## SUPPLIED DATA:
*****
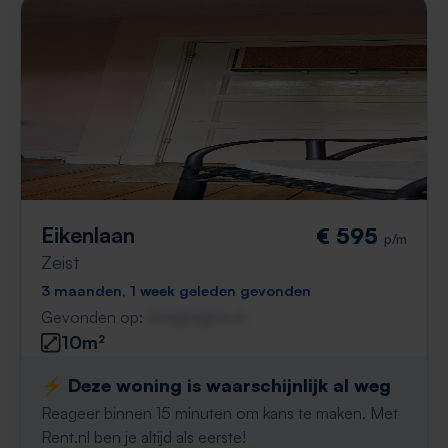
Eikenlaan
€ 595
p/m
Zeist
3 maanden, 1 week geleden gevonden
Gevonden op:
Gnagnagna.nl
10m²
⚡️ Deze woning is waarschijnlijk al weg
Reageer binnen 15 minuten om kans te maken. Met
Rent.nl ben je altijd als eerste!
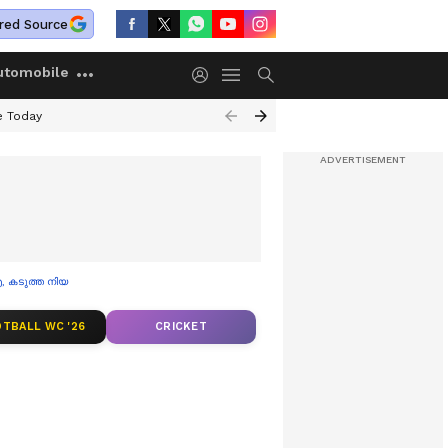
red Source
utomobile
e Today
ിഐ, കടുത്ത നിയന്ത്രണങ്ങള്‍ വേണമെന്ന് ആവശ്യം
TBALL WC '26
CRICKET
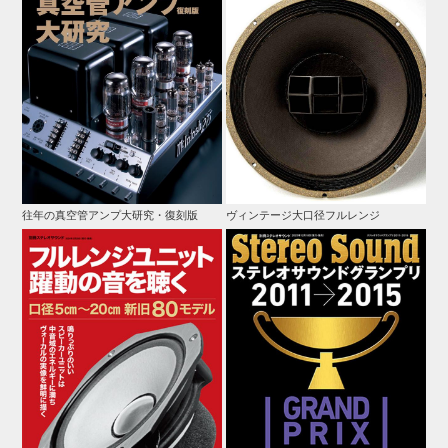
往年の真空管アンプ大研究・復刻版
ヴィンテージ大口径フルレンジ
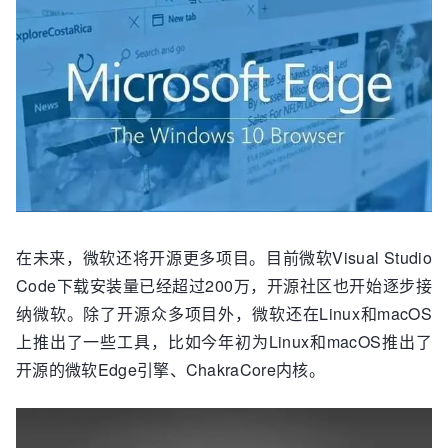
在未来，微软还将开源更多项目。目前微软Visual Studio
Code下载安装量已经超过200万，开源社区也开始逐步接
纳微软。除了开源众多项目外，微软还在Linux和macOS
上推出了一些工具，比如今年初为Linux和macOS推出了
开源的微软Edge引擎、ChakraCore内核。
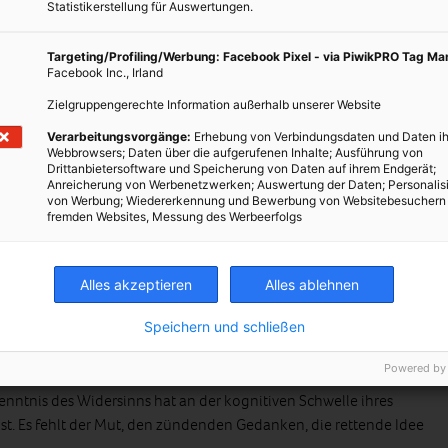
 organisierten Systemen sind selbst zu einem Teil des Systems,
Statistikerstellung für Auswertungen.
hine geworden. Dadurch haben sie die Übersicht verloren, worum
eck sie überhaupt arbeiten. Ein so einfaches Gefährt, wie ein
Targeting/Profiling/Werbung: Facebook Pixel - via PiwikPRO Tag M
n, dass der gelbe ADAC-Engel bei jeder Panne sofort den
Facebook Inc., Irland
 üblichen Hilfsmethoden und einfachen Bordmitteln kann er die
Zielgruppengerechte Information außerhalb unserer Website
heben. Ein VW-Käfer, der wunderbare Citroen 2CV und gar der
Verarbeitungsvorgänge:
Erhebung von Verbindungsdaten und Daten ih
eben lang nutzen und jederzeit mit wenigen Handgriffen und
Webbrowsers; Daten über die aufgerufenen Inhalte; Ausführung von
Das ist vorbei. „Oder nicht?“
Drittanbietersoftware und Speicherung von Daten auf ihrem Endgerät;
Anreicherung von Werbenetzwerken; Auswertung der Daten; Personalis
von Werbung; Wiedererkennung und Bewerbung von Websitebesuchern
fremden Websites, Messung des Werbeerfolgs
os
Alles akzeptieren
Alles ablehnen
kannt, dass dieses System unsinnig und chaotisch ist. Vielerorts
Speichern und schließen
se und neuen, fortschrittlichen (?) Projekte lautstark
Powered by
 die Demonstranten jedoch keine Lösung parat, nur ihre
nntnis des Widersinns hat an der kognitiven Schwelle ihres
st. Es fehlt der Mut, den zündenden Gedanken, die rettende Idee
*****
## JOB:
Write out the text read from every one of the records above, keeping each line and every character unchanged. Leave the pictures out of your answer.

## OUTPUT OF THE EXERCISE:
Eikenlaan
€ 595
p/m
Zeist
3 maanden, 1 week geleden gevonden
Gevonden op:
Gnagnagna.nl
10m²
⚡️ Deze woning is waarschijnlijk al weg
Reageer binnen 15 minuten om kans te maken. Met
Rent.nl ben je altijd als eerste!
red Source
utomobile
e Today
ിഐ, കടുത്ത നിയന്ത്രണങ്ങള്‍ വേണമെന്ന് ആവശ്യം
TBALL WC '26
CRICKET
往年の真空管アンプ大研究・復刻版
ヴィンテージ大口径フルレンジ
在未来，微软还将开源更多项目。目前微软Visual Studio
Code下载安装量已经超过200万，开源社区也开始逐步接
纳微软。除了开源众多项目外，微软还在Linux和macOS
上推出了一些工具，比如今年初为Linux和macOS推出了
开源的微软Edge引擎、ChakraCore内核。
 organisierten Systemen sind selbst zu einem Teil des Systems,
Statistikerstellung für Auswertungen.
hine geworden. Dadurch haben sie die Übersicht verloren, worum
eck sie überhaupt arbeiten. Ein so einfaches Gefährt, wie ein
Targeting/Profiling/Werbung: Facebook Pixel - via PiwikPRO Tag M
n, dass der gelbe ADAC-Engel bei jeder Panne sofort den
Facebook Inc., Irland
 üblichen Hilfsmethoden und einfachen Bordmitteln kann er die
Zielgruppengerechte Information außerhalb unserer Website
heben. Ein VW-Käfer, der wunderbare Citroen 2CV und gar der
Verarbeitungsvorgänge:
Erhebung von Verbindungsdaten und Daten ih
eben lang nutzen und jederzeit mit wenigen Handgriffen und
Webbrowsers; Daten über die aufgerufenen Inhalte; Ausführung von
Das ist vorbei. „Oder nicht?“
Drittanbietersoftware und Speicherung von Daten auf ihrem Endgerät;
Anreicherung von Werbenetzwerken; Auswertung der Daten; Personalis
von Werbung; Wiedererkennung und Bewerbung von Websitebesuchern
fremden Websites, Messung des Werbeerfolgs
os
Alles akzeptieren
Alles ablehnen
kannt, dass dieses System unsinnig und chaotisch ist. Vielerorts
Speichern und schließen
se und neuen, fortschrittlichen (?) Projekte lautstark
Powered by
 die Demonstranten jedoch keine Lösung parat, nur ihre
nntnis des Widersinns hat an der kognitiven Schwelle ihres
st. Es fehlt der Mut, den zündenden Gedanken, die rettende Idee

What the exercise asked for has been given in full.